Work task: Put every line of text in the data below into a numbered list, skipping blank lines. Leave the pictures out of the answer.

BEGIN Given data

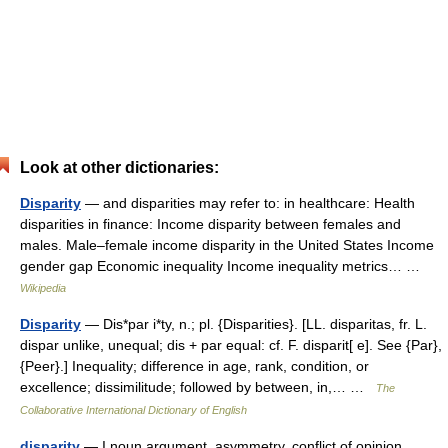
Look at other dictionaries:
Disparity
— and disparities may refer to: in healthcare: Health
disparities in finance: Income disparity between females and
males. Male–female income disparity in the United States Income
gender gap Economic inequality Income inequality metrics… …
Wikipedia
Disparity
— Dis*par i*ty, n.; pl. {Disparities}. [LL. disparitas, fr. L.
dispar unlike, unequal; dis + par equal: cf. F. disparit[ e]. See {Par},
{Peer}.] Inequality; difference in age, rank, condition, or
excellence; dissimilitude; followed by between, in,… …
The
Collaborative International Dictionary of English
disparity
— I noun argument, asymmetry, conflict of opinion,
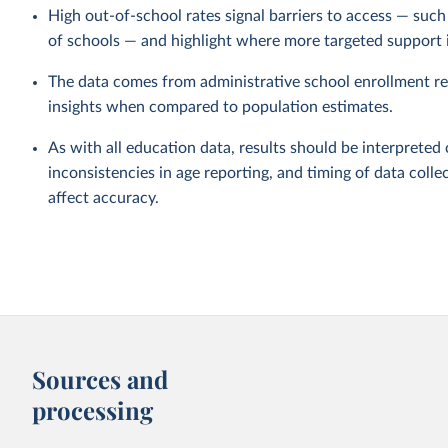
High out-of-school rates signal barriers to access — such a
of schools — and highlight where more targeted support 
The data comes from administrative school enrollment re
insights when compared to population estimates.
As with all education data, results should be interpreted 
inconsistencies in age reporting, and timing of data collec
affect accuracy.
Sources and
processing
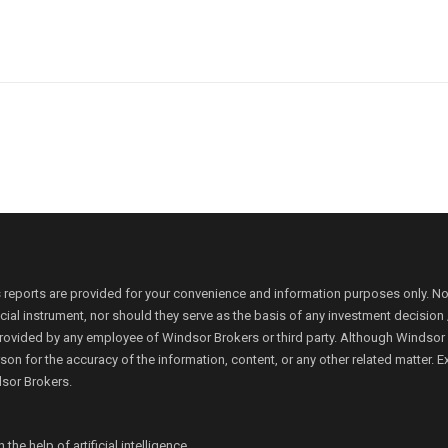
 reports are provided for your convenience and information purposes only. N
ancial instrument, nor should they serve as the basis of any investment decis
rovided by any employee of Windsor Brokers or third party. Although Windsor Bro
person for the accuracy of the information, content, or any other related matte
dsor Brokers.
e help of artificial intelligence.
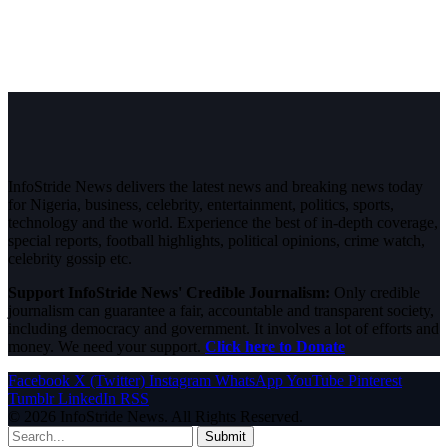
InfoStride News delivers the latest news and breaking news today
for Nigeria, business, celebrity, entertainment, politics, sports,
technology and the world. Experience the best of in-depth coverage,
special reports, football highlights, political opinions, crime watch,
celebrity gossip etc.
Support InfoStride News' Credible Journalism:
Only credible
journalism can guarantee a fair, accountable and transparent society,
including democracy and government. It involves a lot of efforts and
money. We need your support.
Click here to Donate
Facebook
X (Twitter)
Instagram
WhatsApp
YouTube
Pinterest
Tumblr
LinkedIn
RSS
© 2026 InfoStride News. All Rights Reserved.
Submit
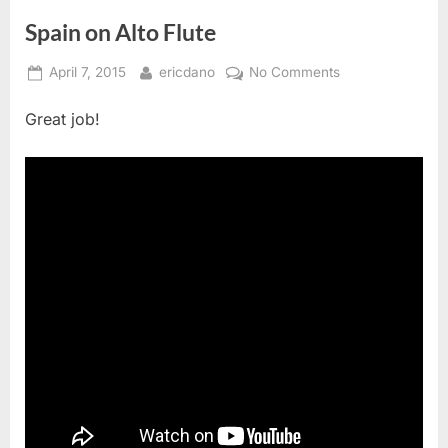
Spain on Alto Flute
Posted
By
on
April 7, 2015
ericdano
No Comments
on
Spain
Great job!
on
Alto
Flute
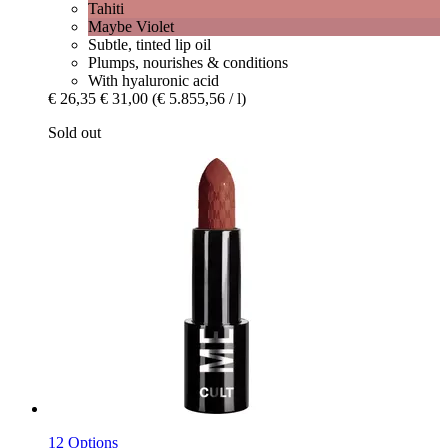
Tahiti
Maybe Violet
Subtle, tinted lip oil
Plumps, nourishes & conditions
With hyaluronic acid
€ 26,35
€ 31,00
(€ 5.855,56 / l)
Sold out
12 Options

END Given data

Answer to the exercise:
1. Look at other dictionaries:
2. Disparity
3. — and disparities may refer to: in healthcare: Health
4. disparities in finance: Income disparity between females and
5. males. Male–female income disparity in the United States Income
6. gender gap Economic inequality Income inequality metrics… …
7. Wikipedia
8. Disparity
9. — Dis*par i*ty, n.; pl. {Disparities}. [LL. disparitas, fr. L.
10. dispar unlike, unequal; dis + par equal: cf. F. disparit[ e]. See {Par},
11. {Peer}.] Inequality; difference in age, rank, condition, or
12. excellence; dissimilitude; followed by between, in,… …
13. The
14. Collaborative International Dictionary of English
15. disparity
16. — I noun argument, asymmetry, conflict of opinion,
17. High out-of-school rates signal barriers to access — such a
18. of schools — and highlight where more targeted support 
19. The data comes from administrative school enrollment re
20. insights when compared to population estimates.
21. As with all education data, results should be interpreted 
22. inconsistencies in age reporting, and timing of data collec
23. affect accuracy.
24. Sources and
25. processing
26.  reports are provided for your convenience and information purposes only. N
27. ancial instrument, nor should they serve as the basis of any investment decis
28. rovided by any employee of Windsor Brokers or third party. Although Windsor Bro
29. person for the accuracy of the information, content, or any other related matte
30. dsor Brokers.
31. e help of artificial intelligence.
32. InfoStride News delivers the latest news and breaking news today
33. for Nigeria, business, celebrity, entertainment, politics, sports,
34. technology and the world. Experience the best of in-depth coverage,
35. special reports, football highlights, political opinions, crime watch,
36. celebrity gossip etc.
37. Support InfoStride News' Credible Journalism:
38. Only credible
39. journalism can guarantee a fair, accountable and transparent society,
40. including democracy and government. It involves a lot of efforts and
41. money. We need your support.
42. Click here to Donate
43. Facebook
44. X (Twitter)
45. Instagram
46. WhatsApp
47. YouTube
48. Pinterest
49. Tumblr
50. LinkedIn
51. RSS
52. © 2026 InfoStride News. All Rights Reserved.
53. Submit
54. Spain on Alto Flute
55. Posted
56. By
57. on
58. April 7, 2015
59. ericdano
60. No Comments
61. on
62. Spain
63. Great job!
64. on
65. Alto
66. Flute
67. Tahiti
68. Maybe Violet
69. Subtle, tinted lip oil
70. Plumps, nourishes & conditions
71. With hyaluronic acid
72. € 26,35
73. € 31,00
74. (€ 5.855,56 / l)
75. Sold out
76. 12 Options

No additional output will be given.